They are part of the 608,000 who did report to be examined; and out of the 608.000 we have only accounted for the number I mentioned. I think that this is a farce of a statement, which does not give us anything at all. It is just a lot of figures that no one knows anything about, not even the government. They are trying to make excuses for the whole thing, but here you have
988.000 who were called, and you have 608,000 who responded, which leaves 380,000 about whom we know nothing. We know that some of those are in the army, that no doubt some of them have died and so on, but there were
608.000 examined during that time. What has happened to them? Then we have these
289.000 who were called, who had notices sent out to them. Nothing has been said during the debate, so far as I know, about any of the notices going astray in regard to these
289.000 men. They were examined and they were called; notices went out to them, but we never heard from 129,000 of them, and we do not know anything about them. No one knows anything about them, not even the government. The minister tries to make excuses for this state of affairs and goes away back to 1940, when he was in charge of the registration. I think he did a pretty good job at that time; I know I helped him all I could, as we all did. Perhaps I was one of the first members of this house to call for a national registration; that was away back in 1940. Do hon. members remember the registration cards we had to fill out, with all the questions on it; asking city people if they could milk cows, and all that sort of thing? By the way, I should like to ask the minister if he was responsible for drawing up that card and asking all those questions to find out if people in the cities could milk cows, and so on.
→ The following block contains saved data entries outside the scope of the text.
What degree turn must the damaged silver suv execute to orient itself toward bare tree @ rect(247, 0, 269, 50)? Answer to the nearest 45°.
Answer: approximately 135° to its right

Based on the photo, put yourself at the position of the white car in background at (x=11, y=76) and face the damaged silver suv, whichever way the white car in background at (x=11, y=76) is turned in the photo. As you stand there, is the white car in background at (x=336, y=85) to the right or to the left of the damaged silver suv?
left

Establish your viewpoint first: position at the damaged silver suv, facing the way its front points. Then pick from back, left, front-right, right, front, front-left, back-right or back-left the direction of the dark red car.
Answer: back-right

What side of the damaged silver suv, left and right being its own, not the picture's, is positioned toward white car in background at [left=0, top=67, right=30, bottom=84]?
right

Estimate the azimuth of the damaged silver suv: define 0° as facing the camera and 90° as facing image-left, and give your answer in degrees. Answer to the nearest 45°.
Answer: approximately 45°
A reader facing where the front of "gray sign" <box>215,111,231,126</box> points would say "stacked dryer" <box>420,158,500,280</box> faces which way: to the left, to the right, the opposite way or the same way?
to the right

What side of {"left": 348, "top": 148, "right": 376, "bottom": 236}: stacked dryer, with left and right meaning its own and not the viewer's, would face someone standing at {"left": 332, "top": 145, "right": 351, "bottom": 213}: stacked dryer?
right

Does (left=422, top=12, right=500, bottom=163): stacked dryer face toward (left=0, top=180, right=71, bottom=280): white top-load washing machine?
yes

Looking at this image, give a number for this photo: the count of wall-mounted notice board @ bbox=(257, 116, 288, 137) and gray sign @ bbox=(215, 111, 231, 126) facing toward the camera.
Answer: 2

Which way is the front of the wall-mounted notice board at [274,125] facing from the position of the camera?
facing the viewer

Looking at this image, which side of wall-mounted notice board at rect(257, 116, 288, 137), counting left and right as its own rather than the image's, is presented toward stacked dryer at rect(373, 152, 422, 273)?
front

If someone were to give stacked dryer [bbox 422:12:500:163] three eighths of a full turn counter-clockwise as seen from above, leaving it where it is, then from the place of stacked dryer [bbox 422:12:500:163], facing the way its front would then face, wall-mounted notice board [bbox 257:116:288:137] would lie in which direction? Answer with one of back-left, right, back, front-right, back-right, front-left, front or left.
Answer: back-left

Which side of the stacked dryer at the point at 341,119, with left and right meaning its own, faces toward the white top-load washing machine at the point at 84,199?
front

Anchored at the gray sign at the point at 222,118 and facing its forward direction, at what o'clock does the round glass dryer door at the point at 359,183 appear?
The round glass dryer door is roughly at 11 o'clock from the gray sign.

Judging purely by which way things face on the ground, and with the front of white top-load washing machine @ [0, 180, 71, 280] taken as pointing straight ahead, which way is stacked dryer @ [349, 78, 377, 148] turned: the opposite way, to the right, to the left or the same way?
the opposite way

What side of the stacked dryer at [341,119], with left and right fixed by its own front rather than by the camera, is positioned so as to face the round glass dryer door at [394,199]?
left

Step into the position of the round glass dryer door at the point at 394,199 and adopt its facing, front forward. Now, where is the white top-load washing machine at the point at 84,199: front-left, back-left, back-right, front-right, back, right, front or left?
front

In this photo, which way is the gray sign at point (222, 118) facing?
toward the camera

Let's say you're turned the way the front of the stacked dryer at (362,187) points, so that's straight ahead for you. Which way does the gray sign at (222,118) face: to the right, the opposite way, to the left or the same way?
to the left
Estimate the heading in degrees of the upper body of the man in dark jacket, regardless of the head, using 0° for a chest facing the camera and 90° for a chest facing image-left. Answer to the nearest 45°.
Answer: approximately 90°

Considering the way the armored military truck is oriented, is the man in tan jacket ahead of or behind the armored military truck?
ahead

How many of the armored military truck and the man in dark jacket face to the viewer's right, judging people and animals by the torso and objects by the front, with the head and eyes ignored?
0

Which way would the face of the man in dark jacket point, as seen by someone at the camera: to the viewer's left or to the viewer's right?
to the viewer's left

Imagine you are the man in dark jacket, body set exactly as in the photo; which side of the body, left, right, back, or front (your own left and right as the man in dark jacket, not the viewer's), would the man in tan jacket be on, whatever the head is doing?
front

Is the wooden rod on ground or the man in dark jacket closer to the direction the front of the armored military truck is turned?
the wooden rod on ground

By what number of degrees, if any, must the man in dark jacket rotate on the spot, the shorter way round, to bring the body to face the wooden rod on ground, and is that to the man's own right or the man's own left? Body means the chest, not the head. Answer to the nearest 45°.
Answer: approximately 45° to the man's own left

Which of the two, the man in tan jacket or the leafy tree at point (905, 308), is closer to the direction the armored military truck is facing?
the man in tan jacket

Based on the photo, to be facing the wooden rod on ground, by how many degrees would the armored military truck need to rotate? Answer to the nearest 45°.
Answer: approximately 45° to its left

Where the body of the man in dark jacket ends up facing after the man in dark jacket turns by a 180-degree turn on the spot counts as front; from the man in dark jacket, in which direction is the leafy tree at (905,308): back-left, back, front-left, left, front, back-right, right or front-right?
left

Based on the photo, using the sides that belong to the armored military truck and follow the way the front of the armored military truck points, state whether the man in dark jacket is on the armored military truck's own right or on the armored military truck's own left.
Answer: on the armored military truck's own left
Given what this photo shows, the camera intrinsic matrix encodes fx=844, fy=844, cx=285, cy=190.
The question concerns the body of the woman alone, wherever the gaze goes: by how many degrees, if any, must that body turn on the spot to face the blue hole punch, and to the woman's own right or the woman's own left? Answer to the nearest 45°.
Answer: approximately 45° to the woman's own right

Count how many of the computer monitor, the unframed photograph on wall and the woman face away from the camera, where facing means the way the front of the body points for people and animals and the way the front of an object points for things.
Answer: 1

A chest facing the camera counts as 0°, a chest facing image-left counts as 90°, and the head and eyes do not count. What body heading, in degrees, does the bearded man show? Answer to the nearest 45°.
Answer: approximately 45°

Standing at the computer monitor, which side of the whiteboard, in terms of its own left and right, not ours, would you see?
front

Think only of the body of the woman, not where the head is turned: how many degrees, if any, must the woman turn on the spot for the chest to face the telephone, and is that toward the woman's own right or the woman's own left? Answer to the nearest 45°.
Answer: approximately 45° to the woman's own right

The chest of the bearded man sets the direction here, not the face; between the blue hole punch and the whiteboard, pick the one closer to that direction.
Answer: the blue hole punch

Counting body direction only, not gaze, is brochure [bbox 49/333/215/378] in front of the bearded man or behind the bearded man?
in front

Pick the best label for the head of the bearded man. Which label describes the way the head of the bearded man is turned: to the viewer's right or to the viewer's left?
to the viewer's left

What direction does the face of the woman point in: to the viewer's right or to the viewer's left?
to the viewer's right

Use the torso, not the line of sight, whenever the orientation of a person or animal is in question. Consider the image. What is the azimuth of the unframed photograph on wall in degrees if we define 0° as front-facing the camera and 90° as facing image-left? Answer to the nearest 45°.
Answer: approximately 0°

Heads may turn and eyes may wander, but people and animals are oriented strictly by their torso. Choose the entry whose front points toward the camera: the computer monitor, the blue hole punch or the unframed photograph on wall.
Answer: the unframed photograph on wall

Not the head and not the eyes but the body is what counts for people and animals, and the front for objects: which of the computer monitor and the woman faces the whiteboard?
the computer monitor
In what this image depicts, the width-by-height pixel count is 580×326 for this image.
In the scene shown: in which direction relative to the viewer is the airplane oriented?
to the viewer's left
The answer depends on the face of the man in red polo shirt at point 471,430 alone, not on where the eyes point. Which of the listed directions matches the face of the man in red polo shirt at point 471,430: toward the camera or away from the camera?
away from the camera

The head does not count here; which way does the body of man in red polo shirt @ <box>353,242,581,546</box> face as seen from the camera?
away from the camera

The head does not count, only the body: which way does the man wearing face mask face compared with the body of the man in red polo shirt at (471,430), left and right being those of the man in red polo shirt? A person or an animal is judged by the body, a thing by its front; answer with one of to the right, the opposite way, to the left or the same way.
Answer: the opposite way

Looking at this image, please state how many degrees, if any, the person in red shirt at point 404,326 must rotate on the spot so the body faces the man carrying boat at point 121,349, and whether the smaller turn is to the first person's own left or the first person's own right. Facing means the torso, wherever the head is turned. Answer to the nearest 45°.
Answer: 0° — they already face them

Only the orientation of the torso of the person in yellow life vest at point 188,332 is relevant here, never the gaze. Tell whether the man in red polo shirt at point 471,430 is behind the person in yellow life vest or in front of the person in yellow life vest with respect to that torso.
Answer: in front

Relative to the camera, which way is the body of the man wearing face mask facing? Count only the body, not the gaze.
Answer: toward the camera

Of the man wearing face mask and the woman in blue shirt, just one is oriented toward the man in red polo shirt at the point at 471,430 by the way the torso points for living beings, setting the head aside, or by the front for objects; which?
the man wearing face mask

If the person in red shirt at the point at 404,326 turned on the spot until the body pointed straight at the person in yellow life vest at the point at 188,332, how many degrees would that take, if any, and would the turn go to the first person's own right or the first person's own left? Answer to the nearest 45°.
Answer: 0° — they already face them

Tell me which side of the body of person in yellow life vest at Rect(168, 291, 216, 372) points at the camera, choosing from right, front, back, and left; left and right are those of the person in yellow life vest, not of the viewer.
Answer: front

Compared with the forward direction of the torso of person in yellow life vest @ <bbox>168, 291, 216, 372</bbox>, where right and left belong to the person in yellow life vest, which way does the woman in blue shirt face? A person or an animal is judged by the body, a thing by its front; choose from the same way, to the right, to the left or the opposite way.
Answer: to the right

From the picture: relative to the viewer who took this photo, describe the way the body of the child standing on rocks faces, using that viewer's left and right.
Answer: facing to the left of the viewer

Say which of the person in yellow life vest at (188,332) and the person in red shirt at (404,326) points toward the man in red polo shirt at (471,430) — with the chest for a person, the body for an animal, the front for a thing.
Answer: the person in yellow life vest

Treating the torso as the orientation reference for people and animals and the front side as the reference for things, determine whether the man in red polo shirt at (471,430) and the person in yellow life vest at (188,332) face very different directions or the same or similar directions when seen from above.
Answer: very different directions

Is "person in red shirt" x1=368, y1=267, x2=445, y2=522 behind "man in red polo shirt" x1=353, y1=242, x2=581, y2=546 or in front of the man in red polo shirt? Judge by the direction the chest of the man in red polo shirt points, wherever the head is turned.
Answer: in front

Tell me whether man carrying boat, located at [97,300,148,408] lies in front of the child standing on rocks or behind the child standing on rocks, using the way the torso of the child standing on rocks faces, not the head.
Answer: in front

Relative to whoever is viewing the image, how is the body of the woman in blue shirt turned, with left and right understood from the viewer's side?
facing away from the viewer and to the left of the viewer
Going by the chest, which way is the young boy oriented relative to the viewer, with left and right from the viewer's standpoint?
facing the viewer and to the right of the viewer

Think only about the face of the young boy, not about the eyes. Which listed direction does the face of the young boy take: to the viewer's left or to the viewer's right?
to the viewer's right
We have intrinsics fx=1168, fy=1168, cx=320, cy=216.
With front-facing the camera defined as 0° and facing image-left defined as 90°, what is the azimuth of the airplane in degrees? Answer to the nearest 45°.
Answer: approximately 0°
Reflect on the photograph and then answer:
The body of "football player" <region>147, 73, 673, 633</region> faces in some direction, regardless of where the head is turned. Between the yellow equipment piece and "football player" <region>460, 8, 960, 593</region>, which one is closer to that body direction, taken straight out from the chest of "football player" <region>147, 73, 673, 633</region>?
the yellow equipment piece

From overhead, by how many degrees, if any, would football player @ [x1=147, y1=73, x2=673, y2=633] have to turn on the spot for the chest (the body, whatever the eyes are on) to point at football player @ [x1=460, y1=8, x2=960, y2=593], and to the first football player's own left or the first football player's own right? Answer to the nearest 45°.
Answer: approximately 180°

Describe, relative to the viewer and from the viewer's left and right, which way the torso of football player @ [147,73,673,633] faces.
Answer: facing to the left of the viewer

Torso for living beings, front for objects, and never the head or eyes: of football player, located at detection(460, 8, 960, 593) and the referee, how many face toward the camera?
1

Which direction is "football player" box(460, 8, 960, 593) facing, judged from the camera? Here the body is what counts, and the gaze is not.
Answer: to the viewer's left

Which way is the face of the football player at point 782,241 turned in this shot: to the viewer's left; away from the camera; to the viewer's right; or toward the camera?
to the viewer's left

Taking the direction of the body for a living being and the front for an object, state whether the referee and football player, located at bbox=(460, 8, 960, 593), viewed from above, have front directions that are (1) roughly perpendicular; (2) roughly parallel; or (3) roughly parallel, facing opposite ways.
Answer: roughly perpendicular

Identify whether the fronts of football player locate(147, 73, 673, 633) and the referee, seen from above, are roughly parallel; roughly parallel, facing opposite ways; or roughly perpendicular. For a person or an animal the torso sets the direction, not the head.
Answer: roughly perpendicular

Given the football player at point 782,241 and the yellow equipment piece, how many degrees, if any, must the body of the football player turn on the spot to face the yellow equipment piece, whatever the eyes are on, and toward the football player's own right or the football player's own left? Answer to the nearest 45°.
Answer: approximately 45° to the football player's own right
Did someone speak? The whole thing is just like that; some ghost here behind me said something; I do not know what it was, and that is the whole situation as far as I can see it. The point is that the government never wanted to get down to compulsory national selective service anyway. They made up their minds they were going to do this whole thing by evolution; they were going to go away back to the old monkeys and see if they could not get some of the monkeys to become men. Thank heaven we had a tremendous number of men who wanted to
volunteer and who did so. The answer to the whole question is that the government are not interested in where these 128,000 men may be; they are missing, but no matter. You can take this whole table and it is not worth the powder to blow it up; it is the same, as a matter of fact, as the government's national selective policy.
As I was listening to the hon. member for Essex East, who is the parliamentary assistant to the minister, I thought of the words I used on Friday night in describing the policy of the government. First, I said it was vaporous. Well, it was vaporous when the hon. member spoke to-night; there is no question about that. The next word I used-perhaps I did not go far enough-was that it was vacuous. Well, you know the dictionary meaning of "vacuous"; I believe it means empty, without anything in it, and that was what I thought of as I listened to the minister's parliamentary assistant. I do not think he is quite that bad, but there you are. It will be remembered that the hon. member for Vancouver Centre criticized me the other night for not saying enough, but the third word 1 used in describing the policy of the government was that it was vacillating. Well, did he vacillate to-night. That is exactly what he did; and then when he got through with his speech he said, "We won't use compulsion. We never have, and we do not want to have compulsion in this thing at all. We are going to continue on a voluntary basis." Then, when I asked him a question, as to whether they did not have compulsion, he replied, "yes, but only in two cases." Well, those two cases are for home defence, and for everyone between the ages of sixteen and sixty-five. There you are; that is the whole thing. Here is your list, and it is not worth anything; the figures on it do not mean a thing.
I cannot hear the hon. gentleman. I rather like him; he is a pretty good minister of agriculture, but he is a better politician. He has the province of Saskatchewan right in the palm of his hand, or he thinks he has. Wait until the next election comes along; perhaps he will find that it is not in the palm of his hand as he thought. He is clever, however, and I like to hear him speak in this house. I believe he is a smarter man than we give him credit for being, and I am sure he will say these things are as I have described them, that these figures in this table are worthless and do not mean a thing.
I will ask him the question: does he not admit that?